Start date: 01-04-2017 - End date: 30-04-2017

Status: Confirmed

Open to sharing: Yes

Confidential: No

Transnational Access: Yes

Open to training: No

Grounded / Maintenance: No


Aircraft name: FA20 - DLR

Airport: Finokalia is a core station of the ACTRIS RI located on the north coast of Crete, Greece (35.338°N, 25.670°E). The station is located at the top of a hilly elevation (150m above sea level), facing the sea within a sector of 270° to 90°. No touristic or other human activities can be found at a distance shorter than 20 km within the aforementioned sector. In-situ measurements are performed in Finokalia continuously for the last 20 years. The station has been equipped recently with a sophisticated EARLINET lidar system (PollyXT), which is ideal for CCN and IN profiling from natural aerosols, mainly of dust and marine origin which are present 95% of the time on the site.

Project description

Project theme: TA-021. Applications of atmospheric in-situ measurement

Project abstract: Large uncertainties in weather and future-climate predictions arise from the inability to comprehensively account for the interactions of aerosol with liquid-water, mixed-phase and cirrus clouds (Seinfeld et al., 2016). Aerosols directly modulate clouds by serving either as the cloud condensation nuclei (CCN) to form liquid droplets or as heterogeneous ice-nucleating particles (INP) via numerous ice nucleating pathways (e.g., deposition, immersion, contact freezing; e.g., Hoose and Mohler, 2012).
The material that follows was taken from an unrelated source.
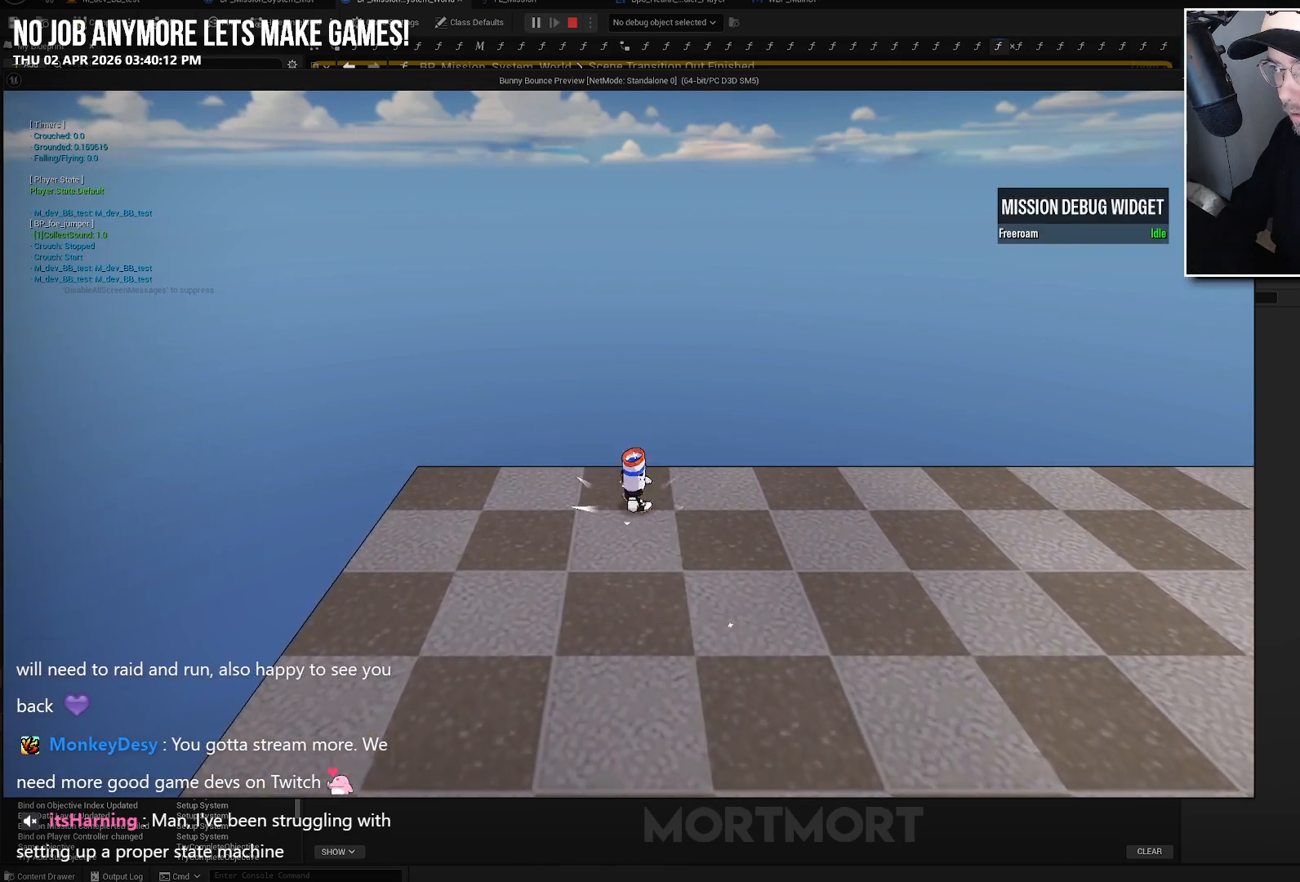
{"buttons": [], "left_stick": "center", "right_stick": "center", "events": [[283, "left_stick", "center"]]}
Progress in aerosol-cloud interaction research requires global datasets of CCN and INP concentration which may be addressed with the unparalleled sampling of atmospheric volumes by remote sensing. The ill-posed nature of aerosol retrievals remains a limitation, which is gradually yielding to algorithmic developments. Extensive evaluation of retrievals against in-situ measurements is required before they can become operational. CLIMA aims to evaluate the suitability of lidar-derived aerosol number and surface area distribution for determining the concentrations of CCN and IN. Exploratory studies to date (Mamouri and Ansmann, 2016; Argyrouli et al., in review) have demonstrated the feasibility of retrievals with tolerable uncertainty. CLIMA will extensively evaluate the methodologies presented in these studies, comparing the lidar-derived CCN and particle size distribution profiles with airborne in-situ measurements. We propose to perform continuous ground-based lidar measurements in the ACTRIS core stations of Finokalia in Crete and Limassol in Cyprus, accompanied by sunphotometric and surface in-situ measurements. We request EUFAR TA to airborne in-situ profiling of CCN number concentration and particle size distributions and advanced microphysics which can be provided by the DLR Falcon-20 or the BAe146 FAAM aircraft.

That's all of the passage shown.